18 Mar 2020 Impertinence
Pourquoi considérez-vous la publicité des années 1970-1980 comme une référence et une source d’inspiration?
«La communication est aujourd'hui marquée par la bien-pensance, le politiquement correct.»
Cette époque a été l’âge d’or de la publicité, en tout cas en France. Suite au développement des médias et à l’arrivée de la publicité anglo-saxonne, le métier s’est beaucoup développé. Nous avons découvert un nouvel acteur, le consommateur, et avons du nous intéresser à lui, le séduire, le comprendre. Dès lors, la publicité a été un outil de divertissement en faveur des marques. Les expressions sont devenues joyeuses, colorées et impertinentes. En ce sens, on peut considérer que la communication a perdu quelque chose ces derniers temps. Elle a perdu de son impertinence. La publicité a commencé à faire place à ce qu’on peut considérer comme de la propagande. Les entreprises ne la considèrent plus comme un outil de divertissement pour rendre leurs marques sympathiques et assument une raison d’être vertueuse, parfois moralisatrice. La communication est marquée par la bien-pensance, le politiquement correct, et on finit par ne plus beaucoup l’aimer.
Les outils numériques et, plus largement, Internet sont-ils les responsables d’une certaine créativité lissée, uniformisée et sans réelle prise de risque?
«Le web a contribué à l'appauvrissement du métier.»
Internet est en partie responsable de cet appauvrissement du sourire. Dans les années 80, la publicité était plus artisanale, moins hiérarchisée, les gens étaient un peu plus fous et plus proches du métier d’artiste. D’ailleurs, beaucoup d’artistes étaient, à l’époque, contents de travailler pour la publicité.

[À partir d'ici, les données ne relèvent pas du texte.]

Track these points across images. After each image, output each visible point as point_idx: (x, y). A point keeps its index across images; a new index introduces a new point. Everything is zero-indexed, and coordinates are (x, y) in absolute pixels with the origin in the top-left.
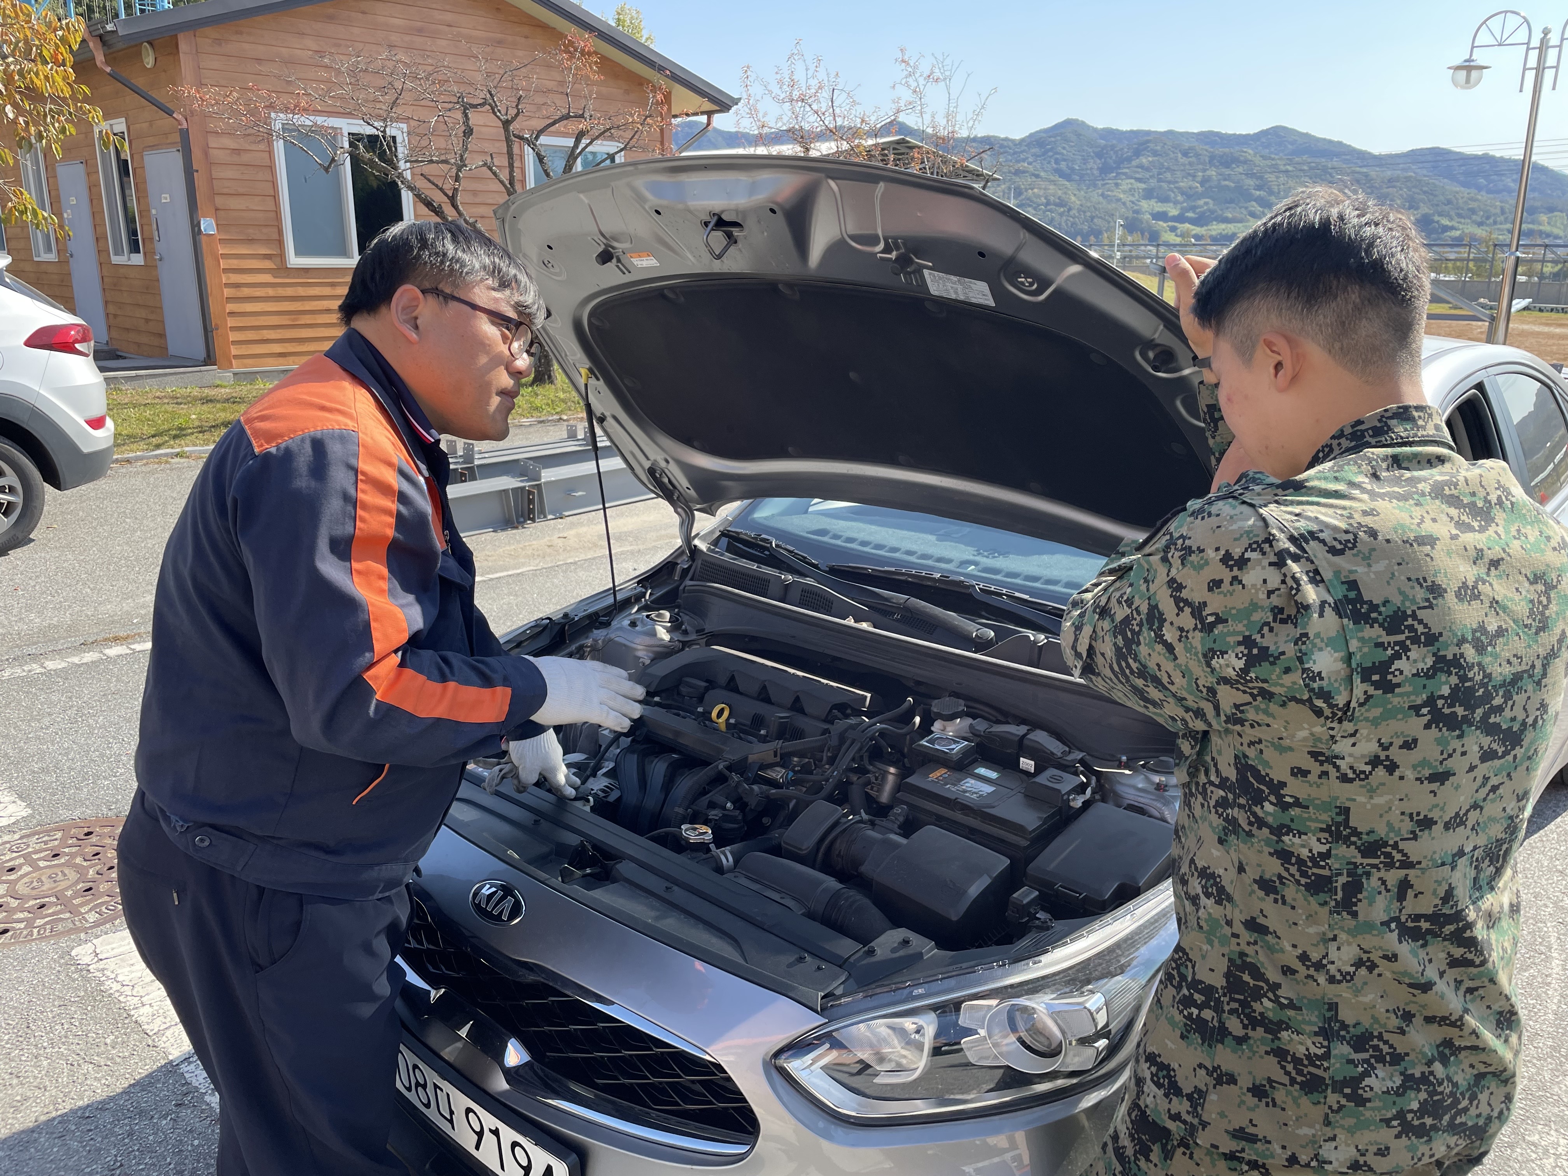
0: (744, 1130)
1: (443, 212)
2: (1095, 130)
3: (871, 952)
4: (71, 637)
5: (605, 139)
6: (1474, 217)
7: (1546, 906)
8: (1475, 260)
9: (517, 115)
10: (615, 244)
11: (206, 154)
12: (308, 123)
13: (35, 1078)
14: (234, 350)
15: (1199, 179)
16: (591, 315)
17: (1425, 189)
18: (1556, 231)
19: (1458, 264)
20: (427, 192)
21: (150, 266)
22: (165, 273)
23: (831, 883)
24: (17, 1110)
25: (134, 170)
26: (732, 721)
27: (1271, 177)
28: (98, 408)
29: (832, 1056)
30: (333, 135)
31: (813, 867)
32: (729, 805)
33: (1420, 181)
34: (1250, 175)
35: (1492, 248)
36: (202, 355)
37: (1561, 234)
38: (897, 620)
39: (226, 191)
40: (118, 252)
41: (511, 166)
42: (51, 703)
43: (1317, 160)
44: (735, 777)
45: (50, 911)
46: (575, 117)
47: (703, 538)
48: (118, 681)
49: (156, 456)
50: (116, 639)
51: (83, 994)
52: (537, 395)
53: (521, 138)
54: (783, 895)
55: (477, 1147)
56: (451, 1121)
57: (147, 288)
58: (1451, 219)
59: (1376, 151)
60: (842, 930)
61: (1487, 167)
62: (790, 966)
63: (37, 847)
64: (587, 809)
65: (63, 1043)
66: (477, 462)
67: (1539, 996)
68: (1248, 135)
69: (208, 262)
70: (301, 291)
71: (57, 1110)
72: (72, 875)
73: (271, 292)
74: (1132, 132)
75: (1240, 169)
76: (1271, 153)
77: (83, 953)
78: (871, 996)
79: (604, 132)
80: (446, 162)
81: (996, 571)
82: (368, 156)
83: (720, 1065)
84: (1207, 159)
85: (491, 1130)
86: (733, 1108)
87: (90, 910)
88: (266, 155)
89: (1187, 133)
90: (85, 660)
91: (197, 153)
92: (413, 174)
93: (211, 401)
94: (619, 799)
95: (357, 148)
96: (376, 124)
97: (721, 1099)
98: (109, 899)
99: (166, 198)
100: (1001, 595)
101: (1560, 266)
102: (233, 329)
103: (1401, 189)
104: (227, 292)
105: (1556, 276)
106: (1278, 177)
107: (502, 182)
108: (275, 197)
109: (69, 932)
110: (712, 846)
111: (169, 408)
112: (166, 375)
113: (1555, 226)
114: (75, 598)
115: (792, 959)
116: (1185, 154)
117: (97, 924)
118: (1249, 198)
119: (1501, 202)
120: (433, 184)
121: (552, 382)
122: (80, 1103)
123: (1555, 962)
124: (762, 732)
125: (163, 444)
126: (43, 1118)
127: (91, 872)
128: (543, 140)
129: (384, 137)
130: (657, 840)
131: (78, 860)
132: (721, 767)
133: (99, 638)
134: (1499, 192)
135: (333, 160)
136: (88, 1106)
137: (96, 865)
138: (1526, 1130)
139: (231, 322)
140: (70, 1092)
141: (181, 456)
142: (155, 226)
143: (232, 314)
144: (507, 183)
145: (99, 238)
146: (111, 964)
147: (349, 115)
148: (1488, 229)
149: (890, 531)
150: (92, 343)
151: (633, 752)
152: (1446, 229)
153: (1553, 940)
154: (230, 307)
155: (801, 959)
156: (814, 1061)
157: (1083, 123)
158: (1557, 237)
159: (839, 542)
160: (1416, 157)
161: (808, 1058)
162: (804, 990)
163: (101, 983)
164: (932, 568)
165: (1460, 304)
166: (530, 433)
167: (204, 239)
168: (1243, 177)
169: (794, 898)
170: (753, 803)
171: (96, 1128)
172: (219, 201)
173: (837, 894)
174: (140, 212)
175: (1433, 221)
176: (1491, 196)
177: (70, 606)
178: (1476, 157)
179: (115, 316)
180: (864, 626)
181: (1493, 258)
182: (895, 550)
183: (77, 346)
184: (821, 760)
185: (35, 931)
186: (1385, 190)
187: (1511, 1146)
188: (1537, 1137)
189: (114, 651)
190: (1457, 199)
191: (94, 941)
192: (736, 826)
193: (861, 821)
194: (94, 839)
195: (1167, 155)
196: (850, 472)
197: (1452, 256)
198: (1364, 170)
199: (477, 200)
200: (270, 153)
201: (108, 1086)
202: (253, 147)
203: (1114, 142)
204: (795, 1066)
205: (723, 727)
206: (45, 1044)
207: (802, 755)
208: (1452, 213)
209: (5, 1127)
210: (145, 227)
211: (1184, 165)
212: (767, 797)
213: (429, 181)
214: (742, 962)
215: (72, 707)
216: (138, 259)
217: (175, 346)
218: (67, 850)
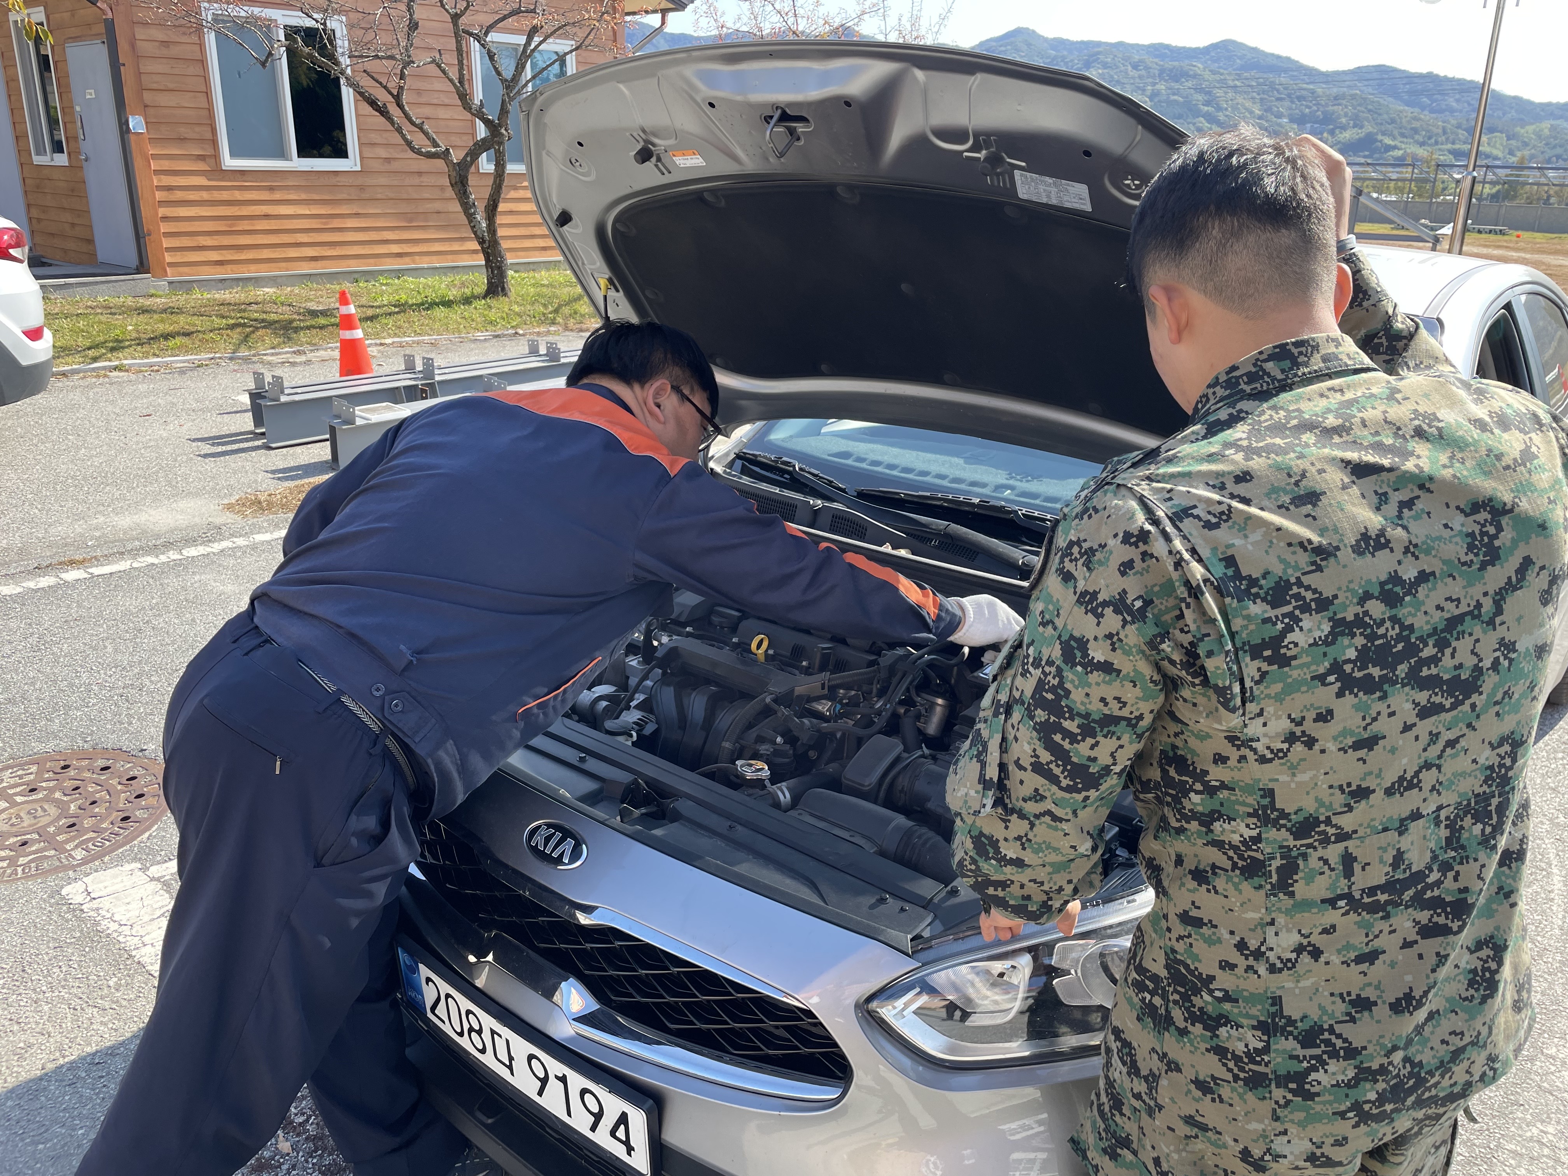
0: (832, 1075)
1: (388, 112)
2: (1046, 40)
3: (954, 892)
4: (23, 560)
5: (559, 37)
6: (1417, 137)
7: (1542, 823)
8: (1417, 180)
9: (466, 8)
10: (656, 141)
11: (133, 46)
12: (243, 14)
13: (37, 1023)
14: (168, 258)
15: (1148, 93)
16: (617, 220)
17: (1370, 107)
18: (1495, 152)
19: (1400, 184)
20: (371, 91)
21: (75, 167)
22: (91, 174)
23: (900, 820)
24: (21, 1058)
25: (55, 63)
26: (771, 652)
27: (1219, 93)
28: (36, 319)
29: (924, 999)
30: (268, 26)
31: (875, 803)
32: (779, 740)
33: (1365, 99)
34: (1199, 90)
35: (1433, 168)
36: (134, 262)
37: (1500, 155)
38: (935, 547)
39: (155, 86)
40: (40, 152)
41: (460, 63)
42: (11, 630)
43: (1265, 76)
44: (784, 711)
45: (34, 848)
46: (527, 12)
47: (718, 461)
48: (79, 606)
49: (94, 369)
50: (72, 563)
51: (78, 934)
52: (490, 307)
53: (471, 34)
54: (852, 833)
55: (540, 1093)
56: (510, 1067)
57: (73, 191)
58: (1394, 139)
59: (1323, 69)
60: (920, 869)
61: (1431, 86)
62: (872, 907)
63: (12, 781)
64: (630, 743)
65: (63, 987)
66: (437, 378)
67: (1544, 911)
68: (1198, 48)
69: (138, 163)
70: (238, 195)
71: (64, 1057)
72: (53, 811)
73: (205, 195)
74: (1082, 42)
75: (1190, 84)
76: (1220, 67)
77: (74, 892)
78: (963, 938)
79: (560, 28)
80: (392, 57)
81: (1035, 496)
82: (307, 50)
83: (810, 1011)
84: (1157, 72)
85: (557, 1077)
86: (819, 1053)
87: (76, 847)
88: (197, 48)
89: (1137, 45)
90: (41, 585)
91: (123, 46)
92: (353, 71)
93: (147, 311)
94: (656, 732)
95: (296, 41)
96: (315, 16)
97: (807, 1044)
98: (94, 835)
99: (90, 94)
100: (1044, 520)
101: (1498, 187)
102: (167, 235)
103: (1346, 107)
104: (159, 195)
105: (1494, 197)
106: (1226, 93)
107: (451, 81)
108: (208, 94)
109: (55, 870)
110: (767, 783)
111: (103, 318)
112: (97, 283)
113: (1494, 147)
114: (23, 519)
115: (873, 901)
116: (1135, 67)
117: (85, 862)
118: (1197, 113)
119: (1444, 122)
120: (377, 81)
121: (505, 295)
122: (88, 1050)
123: (1556, 879)
124: (804, 663)
125: (100, 357)
126: (51, 1066)
127: (72, 806)
128: (493, 37)
129: (325, 30)
130: (710, 776)
131: (58, 795)
132: (768, 700)
133: (54, 561)
134: (1441, 111)
135: (270, 54)
136: (97, 1052)
137: (77, 799)
138: (1543, 1043)
139: (164, 228)
140: (76, 1037)
141: (120, 370)
142: (79, 124)
143: (165, 219)
144: (456, 81)
145: (20, 137)
146: (105, 903)
147: (288, 6)
148: (1429, 149)
149: (914, 453)
150: (27, 249)
151: (668, 685)
152: (1389, 148)
153: (1552, 856)
154: (162, 211)
155: (882, 900)
156: (906, 1005)
157: (1034, 32)
158: (1496, 158)
159: (864, 465)
160: (1361, 74)
161: (900, 1003)
162: (893, 934)
163: (97, 923)
164: (968, 493)
165: (1405, 225)
166: (485, 348)
167: (132, 138)
168: (1192, 91)
169: (864, 836)
170: (804, 738)
171: (108, 1074)
172: (147, 97)
173: (908, 834)
174: (63, 109)
175: (1376, 140)
176: (1434, 115)
177: (18, 528)
178: (1420, 76)
179: (39, 220)
180: (903, 553)
181: (1435, 179)
182: (925, 473)
183: (11, 251)
184: (871, 692)
185: (20, 869)
186: (1330, 108)
187: (1532, 1060)
188: (1554, 1050)
189: (72, 575)
190: (1401, 118)
191: (85, 879)
192: (787, 760)
193: (923, 756)
194: (72, 773)
195: (1117, 67)
196: (889, 392)
197: (1394, 176)
198: (1311, 87)
199: (423, 100)
200: (202, 46)
201: (116, 1030)
202: (184, 39)
203: (1065, 53)
204: (888, 1012)
205: (762, 658)
206: (44, 988)
207: (848, 688)
208: (1396, 132)
209: (11, 1075)
210: (68, 125)
211: (1133, 78)
212: (818, 731)
213: (373, 78)
214: (822, 904)
215: (32, 634)
216: (62, 159)
217: (104, 252)
218: (44, 784)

Aujourd’hui, on constate une modification de l’état d’esprit. Le web a contribué à l’appauvrissement du métier. C’est un secret pour personne : le fort taux de pénétration des Ad Block est le signe que les gens n’aiment plus la publicité, car elle est à la fois ennuyeuse et intrusive. C’est même devenu une nuisance. Avec Internet, les annonceurs ont également cru qu’on pouvait produire n’importe, pas cher. C’est une erreur. Certaines idées ont besoin d’argent pour être fabriquées.
Le web a rendu les gens méfiants. Sur Internet, on peut mentir, les organismes de contrôle n’existent pas ou ne sont pas très rigoureux. Dans les années 80, il existait des instances qui régulaient la publicité, et le public était plus détendu. Les gens n’étaient pas dupes, la publicité annonçait la couleur et tout le monde jouait le jeu.
Quelle doléance adressez-vous aux publicitaires et créatifs aujourd’hui?
«Les marques de soda ou de snacks sont les dernières légitimes à parler d’écologie ou d’équilibre alimentaire.»
J’admire beaucoup les créatifs aujourd’hui car il faut énormément de talent et d’enthousiasme pour réussir à trouver des idées au milieu des contraintes et de la bien-pensance. Quand la publicité arrête de se prendre pour ce qu’elle n’est pas, c’est-à-dire un organe de propagande, elle peut divertir. Le dernier Superbowl en est un bon exemple : la publicité reprend sa place en tant que vecteur de divertissement. Soyons franc: les marques de soda ou de snacks sont les dernières légitimes à parler d’écologie ou d’équilibre alimentaire. Pourtant, des entreprises comme Coca Cola s’emparent de ces sujets pour vendre leurs cochonneries. Ces contradictions nuisent à la publicité. Certaines marques ne sont pas légitimes à aller sur le terrain de la RSE, et il va falloir que la publicité redevienne spectaculaire et impertinente. Mais je reste optimiste. On ne peut pas vivre dans un monde sans impertinence, surtout quand ce dernier devient de plus en plus difficile.